Title: A Train Crosses the Desert
Year: 2020
Country: Pakistan
Language: Sindhi
Duration: 20 minutes
LOGLINE:
Terminally ill Farooq begs his brother to fulfill his last request: euthanize him.
Writer/Director: Rahul Aijaz
Producer: Goethe-Institut Pakistan, Media dept., Institute of Business Management (IoBM), Rahul Aijaz
Cast: Tariq Raja, Nadir Hussain, Arshad Shaikh
Assistant director: Iqran Rasheed Mehar
Creative producer: Till Passow
Cinematographer: Ali Sattar
Editor/Colorist: Muhammad Haseeb Halai
Sound designers: Syed Basit Amrohvi, Omer Naeem
Sound recordist: Muneeb Baig
Line producer: Saqib Kanadia
Set decorator: Paras Gul
Gaffer: Chand Mughal
Makeup dept. head: Majid Hussain
Makeup dept. assistant: Arshad Nawaz
Camera/equipment: Media dept., IoBM
Poems ‘A Prison’ and ‘A Train Crosses the Desert’
By Ashraf Aboul-yazid
Sindhi translation by Nasir Aijaz
Official selections:
Kazan International Muslim Film Festival (Tatarstan, Russia, 2021)
South Asian International Film Festival (USA, 2020)
Jaipur International Film Festival (India, 2021)
Asian Film Festival, LA, Hollywood 2020 (USA)
Muestra Itinerante De Cine Mx (MICMX) 2020 (Mexico)
LIFFT India Filmotsav - World Cine Fest 2020 (India)
8th International Silk Road Film Awards - 2020 (Turkey)
Aporia International Village Film Festival (S. Korea, 2021)
Deep Focus Film Festival (USA, 2021)
Divvy Film Festival (Pakistan, 2021)
Festival Angaelica 2023 (USA)
6th Hill Film Festival 2024 (Bangladesh)
Director's Statement:
The film 'A Train Crosses the Desert' comes from a deep personal place for me. I have been inspired and
moved by the idea of death, and particularly suicide, for quite long. Losing my uncle to suicide when I
was 5, and then losing my young cousin to cancer two years ago has had a lasting impact on me. And
somehow both of these losses came together to instill an inexplicable feeling in me. I sometimes call it
guilt. So perhaps this film is an expression of my guilt that I, along with everyone around my cousin, was
helpless. It's also an expression of a contradictory feeling of relief - relief that they are gone.
That is why I chose to write and direct this film.

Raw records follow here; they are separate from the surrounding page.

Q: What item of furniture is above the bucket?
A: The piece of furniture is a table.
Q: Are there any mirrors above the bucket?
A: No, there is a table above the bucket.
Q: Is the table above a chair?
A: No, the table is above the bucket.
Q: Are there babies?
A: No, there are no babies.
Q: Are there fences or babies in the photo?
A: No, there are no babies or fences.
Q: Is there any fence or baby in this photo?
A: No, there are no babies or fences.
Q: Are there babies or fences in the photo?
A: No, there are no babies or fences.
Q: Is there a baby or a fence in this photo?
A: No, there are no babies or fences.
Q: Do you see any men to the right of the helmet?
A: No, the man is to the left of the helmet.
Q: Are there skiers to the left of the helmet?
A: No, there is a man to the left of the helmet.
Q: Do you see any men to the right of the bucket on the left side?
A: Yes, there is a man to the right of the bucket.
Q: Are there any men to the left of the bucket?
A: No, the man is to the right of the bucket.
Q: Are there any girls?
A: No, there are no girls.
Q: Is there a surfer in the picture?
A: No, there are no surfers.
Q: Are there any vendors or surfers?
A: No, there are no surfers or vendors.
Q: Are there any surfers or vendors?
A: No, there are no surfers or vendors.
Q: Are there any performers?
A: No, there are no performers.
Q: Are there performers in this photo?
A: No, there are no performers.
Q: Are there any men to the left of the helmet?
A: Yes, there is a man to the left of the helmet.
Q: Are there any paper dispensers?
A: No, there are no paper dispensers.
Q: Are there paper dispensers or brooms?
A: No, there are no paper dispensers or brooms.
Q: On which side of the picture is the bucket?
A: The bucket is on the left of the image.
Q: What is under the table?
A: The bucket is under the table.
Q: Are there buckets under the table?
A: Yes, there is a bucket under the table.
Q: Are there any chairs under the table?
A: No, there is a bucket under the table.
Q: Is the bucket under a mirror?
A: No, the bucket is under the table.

I personally have been inspired by the works of surrealist filmmakers such as David Lynch, French New
Wave filmmakers and Italian Neorealism. So, I try to balance my words and visuals on a fine line between
neorealism and surrealism. At any point, it could tip either way and it's up to the audience to feel that
push and pull.
With this story set mainly inside one room, I want the audience to feel suffocated in that tight space. I
want the audience to feel they are in the room with these two brothers, one of which is dying and the
dilemma of the other who has to decide whether to try to continue saving him by any means or give in
and pull the plug.
Their lives are at a complete halt and by slowing down the pace of the film (to match the pace of the
characters' lives), the intention is for the audience to feel that they are living with these characters. With
the subject of death, suicide and loss being universal, I feel everyone would be able to relate to this film.
This film has been created as part of the 'Film Talents - Unheard Voices from Pakistan and Afghanistan'
program, sponsored by Goethe-Institut Pakistan. And I am forever thankful to them for giving me this
opportunity and the freedom to work on something that's truly personal and important to me. I hope
that the audience finds this experience painful and heart-wrenching and it moves them as the process of
writing, directing and making this film moved me.